»Was ist in unserem Herzen die Welt ohne Liebe?«

Werther_szene

»Wie froh bin ich, dass ich weg bin!« So beginnen »Die Leiden des jungen Werther« und sofort merkt man die Wut und die Unruhe, die in diesem jungen Mann stecken. Weggehen, ausbrechen, frei sein. Getrieben von einer unbändigen Sehnsucht nach Freiheit und nach dem Leben im Hier und Jetzt, macht er sich auf den Weg, Grenzen zu überschreiten und Neuland zu betreten. Jeder Baum und jeder Strauch erscheinen im Lichte seiner Freiheit wie ein kleines Wunder. Und als er dann auch noch Lotte begegnet, ist es um ihn geschehen. Die Welt scheint sich einzig um ihn zu drehen. Und obwohl er bald erfährt, dass Lotte schon vergeben ist, begehrt er sie weiter mit kindlichem Trotz, einem fast hilflosen: ICH WILL, ICH WILL, ICH WILL! Werther ist vollkommen erfüllt von einem Gefühl jugendlichen Totaloptimismus’, das ihm ständig suggeriert: Alles ist möglich!
Dieses Grundgefühl hat er gemeinsam mit Generationen junger Menschen, die aus der Geborgenheit ihrer Jugend aufbrechen und hin- und hergerissen sind zwischen dem Wunsch, Kind zu bleiben und der Notwendigkeit, erwachsen zu werden.
An diesem Punkt setzt auch die BOXX-Inszenierung des Werthers an und nicht etwa am allseits bekannten tragischen Ende. Regisseur Michael Götz stellt die Lebensentwürfe der drei Protagonisten gleichberechtigt nebeneinander. Da ist zum einen der ungestüme Stürmer und Dränger Werther, der für den Moment lebt und zum anderen der besonnene Albert, der sein Leben in einem ordentlichen Rahmen plant – zwischen diesen beiden Polen pendelt verunsichert die liebenswerte Lotte.

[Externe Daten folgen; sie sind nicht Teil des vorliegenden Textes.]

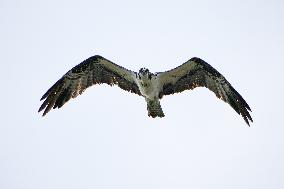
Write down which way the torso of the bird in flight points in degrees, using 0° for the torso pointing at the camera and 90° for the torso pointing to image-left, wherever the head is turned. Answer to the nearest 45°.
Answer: approximately 0°
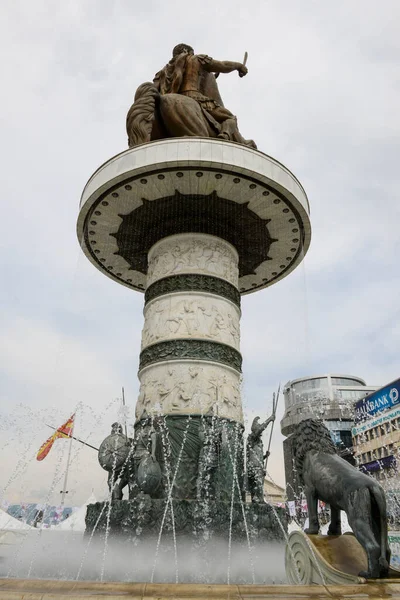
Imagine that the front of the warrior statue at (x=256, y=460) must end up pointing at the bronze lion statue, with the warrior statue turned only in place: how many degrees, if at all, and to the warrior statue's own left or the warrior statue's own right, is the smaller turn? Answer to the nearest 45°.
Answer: approximately 90° to the warrior statue's own right

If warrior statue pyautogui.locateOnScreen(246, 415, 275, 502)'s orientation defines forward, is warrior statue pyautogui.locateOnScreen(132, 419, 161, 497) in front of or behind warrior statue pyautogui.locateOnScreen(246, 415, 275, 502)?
behind

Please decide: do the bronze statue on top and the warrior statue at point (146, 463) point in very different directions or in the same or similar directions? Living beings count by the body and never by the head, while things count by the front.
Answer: very different directions

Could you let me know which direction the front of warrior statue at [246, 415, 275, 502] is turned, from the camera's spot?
facing to the right of the viewer

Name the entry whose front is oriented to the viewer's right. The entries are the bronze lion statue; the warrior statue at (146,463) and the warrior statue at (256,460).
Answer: the warrior statue at (256,460)

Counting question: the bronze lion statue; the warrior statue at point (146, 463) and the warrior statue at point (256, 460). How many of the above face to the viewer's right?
1

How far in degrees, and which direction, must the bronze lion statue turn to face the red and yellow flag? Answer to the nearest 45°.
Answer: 0° — it already faces it

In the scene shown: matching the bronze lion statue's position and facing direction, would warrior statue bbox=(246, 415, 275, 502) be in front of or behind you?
in front

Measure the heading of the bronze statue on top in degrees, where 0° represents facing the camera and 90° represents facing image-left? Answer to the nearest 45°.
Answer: approximately 225°

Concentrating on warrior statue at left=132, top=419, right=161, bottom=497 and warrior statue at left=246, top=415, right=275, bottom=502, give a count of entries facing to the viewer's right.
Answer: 1

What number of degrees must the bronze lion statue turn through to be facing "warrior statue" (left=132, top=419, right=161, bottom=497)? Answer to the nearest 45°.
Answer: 0° — it already faces it

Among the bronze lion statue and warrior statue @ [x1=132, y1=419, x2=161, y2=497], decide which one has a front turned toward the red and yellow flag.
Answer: the bronze lion statue

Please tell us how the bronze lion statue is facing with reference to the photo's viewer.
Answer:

Goethes »Die Leiden des jungen Werther« erschien 1774 und war einer der ersten Bestseller der Literaturgeschichte. Der Briefroman entfachte ein regelrechtes Wertherfieber. Teile der bürgerlichen Jugend begannen Werthertracht (blauer Frack, gelbe Weste, Kniehose aus gelbem Leder und grauer Filzhut) zu tragen. Einige identifizierten sich so sehr mit dem liebeskranken Werther, dass sie sogar sein Ende teilten und sich umbrachten. Noch heute spricht man von einem »Werther-Effekt«, wenn Selbstmorde, über die in den Medien berichtet wird, Nachahmungstaten auslösen.
Doch der Grund für die weltweite Wirkung des Briefromans liegt sicher nicht nur am Suizid des unglücklichen Helden, sondern vielmehr am sprachlichen Geschick des Autors und an der Beschränkung auf die inneren Zustände Werthers, die den Leser von Goethes Text so emotional packen. Diese Energie der Liebe ist es auch, die den 240 Jahre alten Text heute noch so lebendig erscheinen lassen, und die Theaterbühne ist der ideale Ort, um am »himmelhoch jauchzen und zu Tode betrübt sein« der jungen Menschen Lotte, Albert und Werther unmittelbar teilzuhaben.